Monday, April 14, 2014


Well, I followed through on my word and went on a nearly-10-mile run on Saturday morning. When you average 16 minutes per mile, going 10 miles takes a serious chunk of time. When you have that amount of time, the mind tends to wander a bit. This wandering led to an epiphany of sorts for me.
the White River in the early morn

When I was younger, I used to be a "good Christian girl." I went to church every Sunday, I taught Bible School, and I was even a church employee. Going to church was just what you did, and I didn't give it a lot of thought.

I think the first seed of doubt was sown when I went on my first mission trip to New Mexico. It actually was the perfect mission trip for someone like me, because all we did was work; we didn't do any proselytizing. Anyway, most of the people on the trip, young and old alike, were more... I don't know what. Into it? They talked about God's calling for them and other feelings of His spirit. I had no idea what they were talking about. I decided that I needed to try harder to believe, that if I tried hard enough, I could be as good as they were.

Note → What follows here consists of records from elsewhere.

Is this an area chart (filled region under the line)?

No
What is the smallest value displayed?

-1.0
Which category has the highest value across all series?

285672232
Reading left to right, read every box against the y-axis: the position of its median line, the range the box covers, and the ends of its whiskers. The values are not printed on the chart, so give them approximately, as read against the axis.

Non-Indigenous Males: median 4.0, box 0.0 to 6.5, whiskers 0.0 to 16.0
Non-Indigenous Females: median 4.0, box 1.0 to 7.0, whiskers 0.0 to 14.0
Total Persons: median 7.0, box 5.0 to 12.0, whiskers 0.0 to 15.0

So try I did-- for the next few years. I read my Bible and wrote a journal about how much I could feel the spirit and how fervently I believed. I didn't though. For a lot of atheists/agnostics, there's a defining moment or event where they stopped believing. For me, it was mostly a quiet realization that I had never believed in the first place.

I had a similar realization during my run on Saturday. I had been trying so hard to be a runner, to be part of the club, to be like my friends Ashlye and Meagan, to convince myself that running was for me, that I had ignored the fact that I didn't like running at all. And, quite honestly, running doesn't like me either. I have aftereffects from running that I've never had from other types of exercise in my life (vomiting, cold chills, deep joint pain), and for what? Just so I can say that I'm a runner and be part of the club? So I can keep doing something that I don't even like again and again?

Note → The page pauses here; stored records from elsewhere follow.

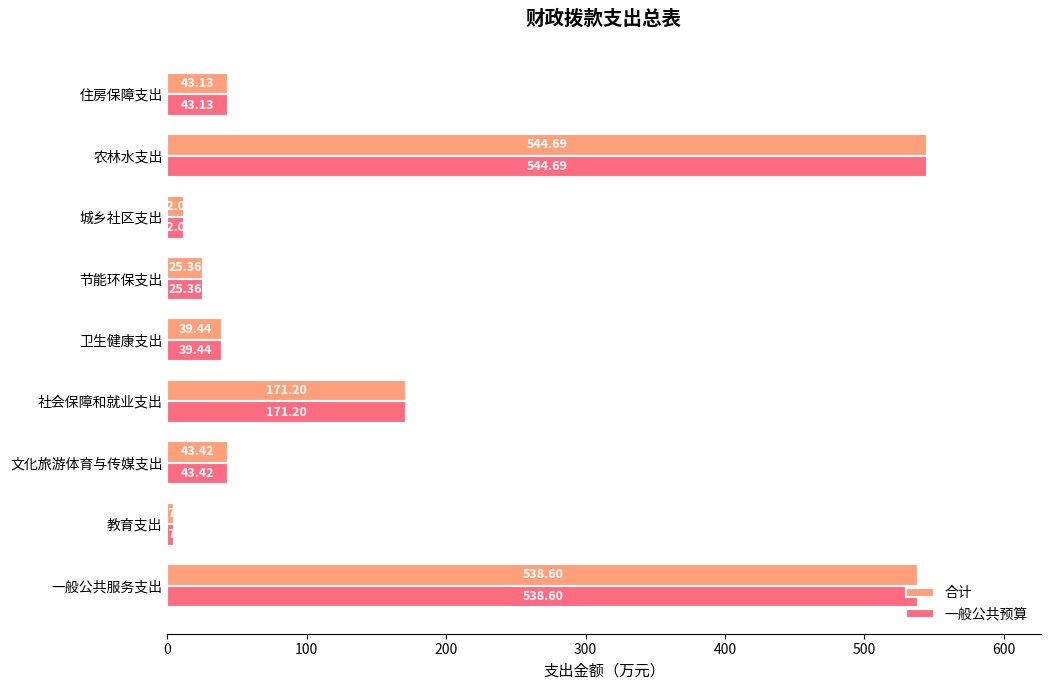

What is the difference between the 合计 values at 住房保障支出 and 社会保障和就业支出?

128.1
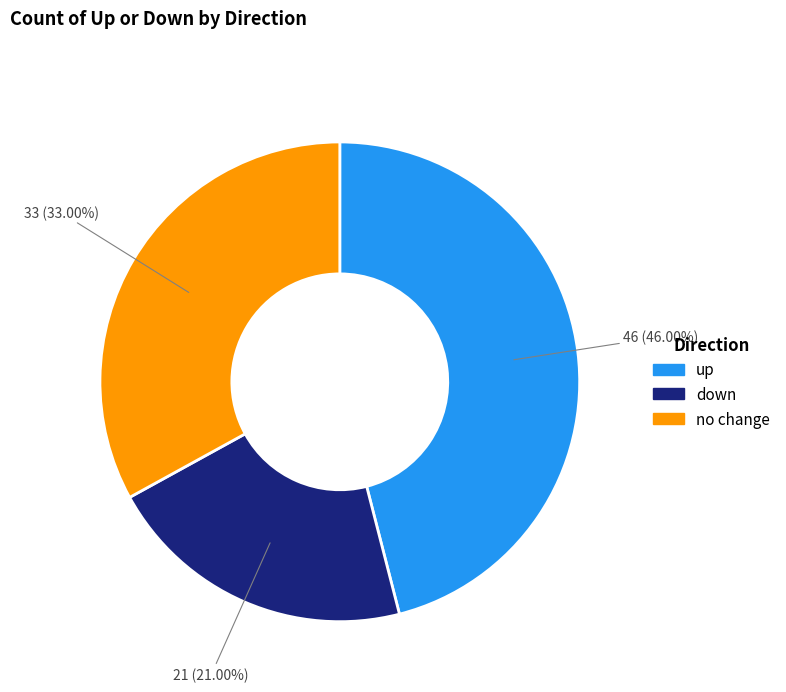

To the nearest percent, what is the difference between the largest and smallest slice percentages?

25%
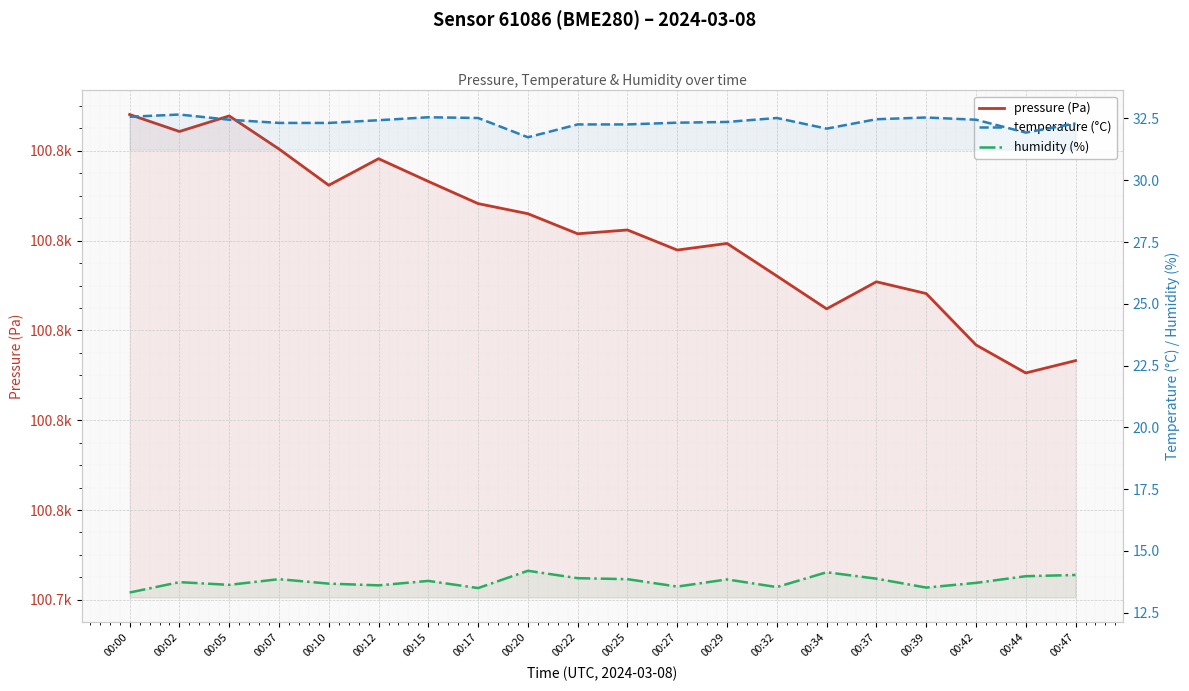

Between 00:34 and 00:12, which is larger?

00:12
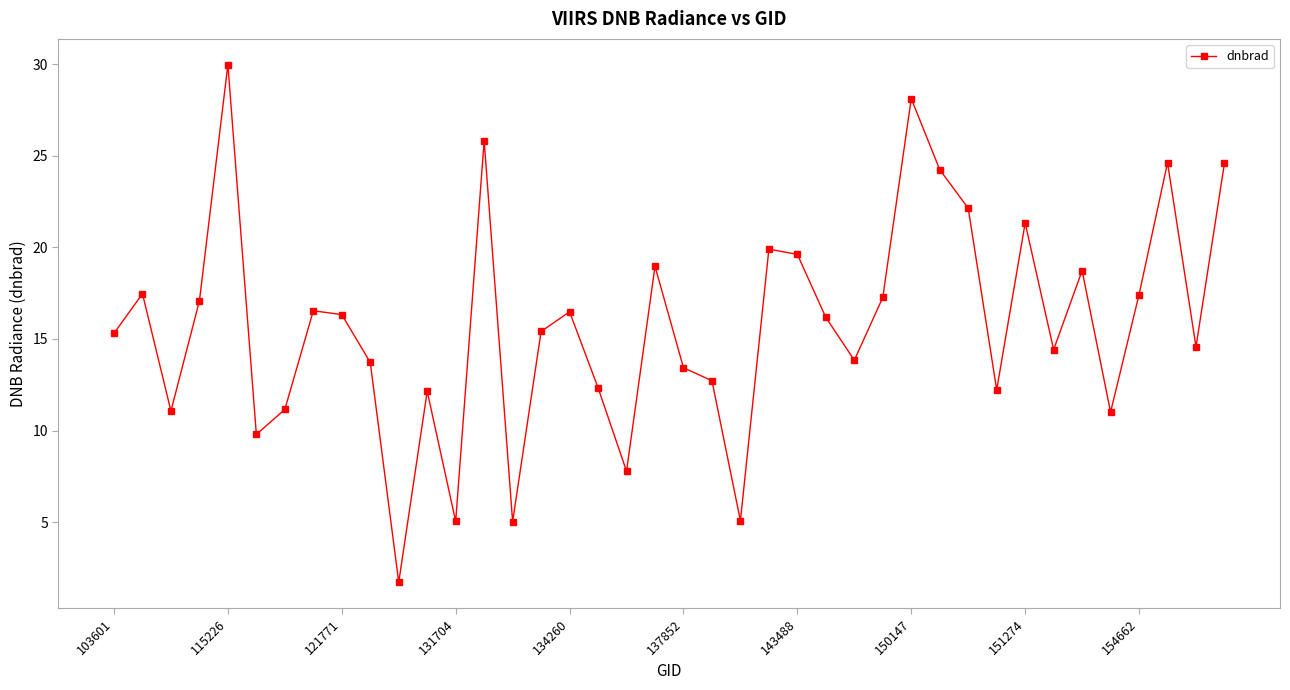

How many points are higher than both their immediate neighbors (excluding endpoints)?

12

So from this day on, I'm not running anymore. I'm no longer training for the marathon, and there will be no more 10-mile runs on Saturday mornings. I am going to be more active though. Now that it's nice outside, C and I can take Grover for walks. I can also get back into Yoga and Pilates. I have kettlebell, kickboxing, and Zumba DVDs. And hopefully in a couple months I'll be able to do some prenatal workouts :)

So if you know anyone who would want my marathon bib for November, let me know!


  1. Wow, that's quite a revelation! I envy you! Being a runner and triathlete is such a part of my identity now that I don't know what to do without it. Sometimes I worry that's unhealthy but I never feel more like myself than when I'm training or racing. It's truly who I am now. But I do sometimes wish that weren't the case and that I didn't feel a need to tie my identity to my running.

  2. I'm a little sad to think that you felt like you needed to do it to be part of a "club"...We do it because we love it!! (But I don't expect everyone else to feel the same- My husband hates it!) The whole point initially, from what I remember, was to see if you liked it and to be more active. If its not for you, there are plenty of other things to be active and do. I'm glad you are finding out what works for you!!

  3. i hate running. there, i said it. but that's only for road running - i think it's boring as hell. stick me on some trails though, i and i can run all day long. like you, i thought i wanted to run and be part of the club but quickly found out that i hate it! instead, i do other things that mostly involve lifting since lifting is my jam. cardio, not so much

    Vodka and Soda

  4. I hate running and will never be a runner. Good for you for not wasting your time on something that doesn't speak to who you are.